Monday, June 14, 2010

What is your organization doing for Data Protection & Rapid Recovery Compliance?

What is your organization doing for Data Protection & Rapid Recovery Compliance?


While the largest firms can afford to invest in redundant data centers, real-time failover technologies, and the staff to support them, these approaches are impractical (and the investments unaffordable) for most businesses. So the vast majority of firms have been left with laborious, sequential rebuilding of failed servers after a crash. Hardware repair or replacement is followed by reinstallation of the OS, patches and updates, and each critical application. System settings, registry entries, and passwords all must be configured to the prior state. Only then—typically a day or more after the failure—can recovery of user data from backup tapes or disk archives begin.

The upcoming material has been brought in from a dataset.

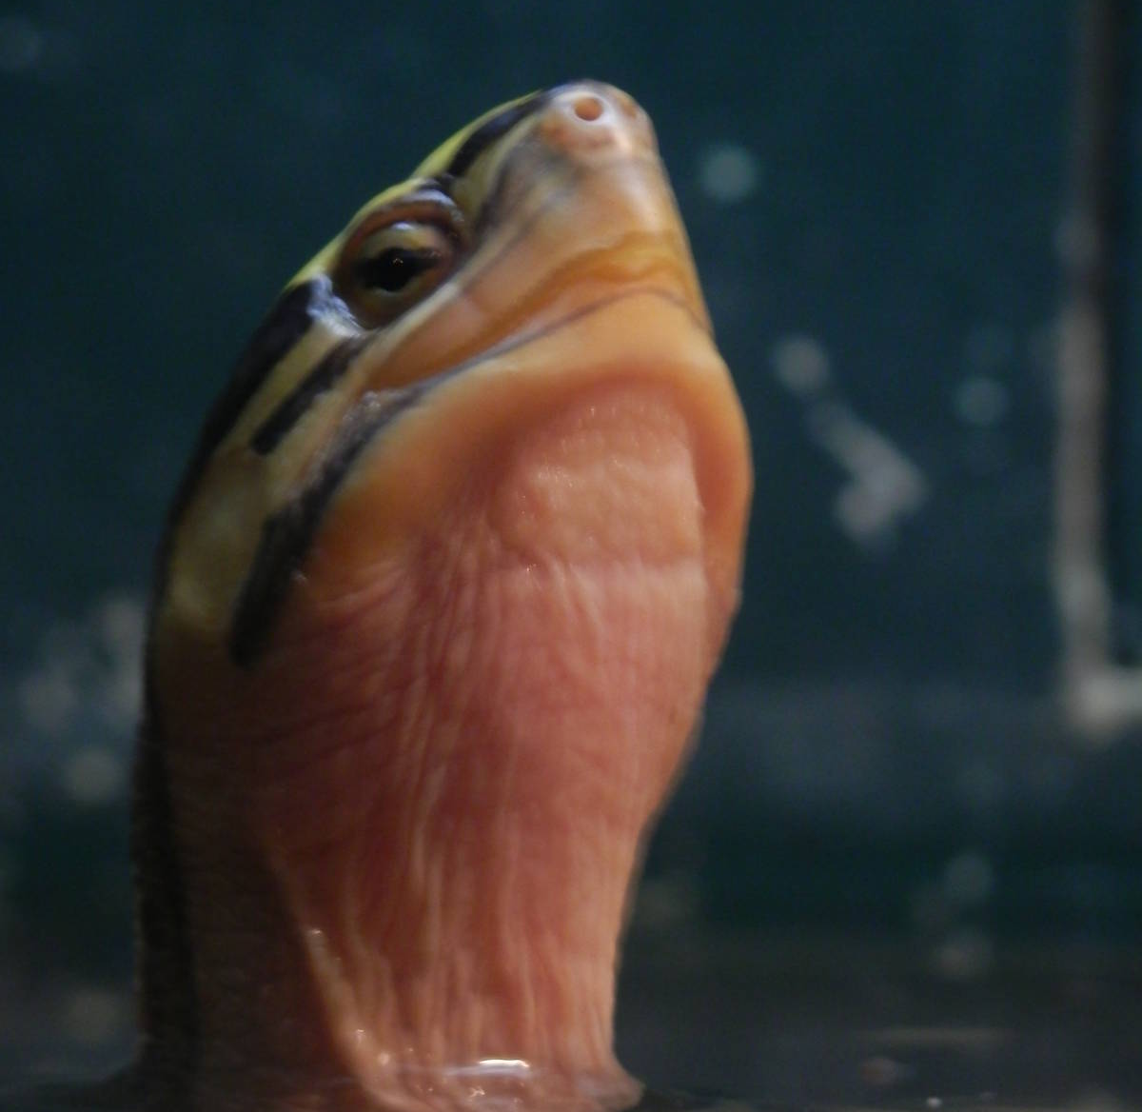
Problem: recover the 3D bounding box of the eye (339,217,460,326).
[{"bbox_3d":[-0.010,-0.018,0.500,0.008,0.007,0.005,-41,-32,14],"label":"eye"}]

Further, an increasing number of organizations now use different operating systems (Windows, Linux, Solaris, Novell, Macintosh, etc.) within their IT infrastructure. In these environments, the complexity and time required for full recovery grows dramatically. Seldom if ever is a business back to normal functionality in an acceptable timeframe. With e-commerce and Web-based customer connections exploding, these historical approaches simply won’t deliver acceptable recovery any longer.


You may have regulatory and compliance requirements around your data protection, and the ability to recover. What is your plan?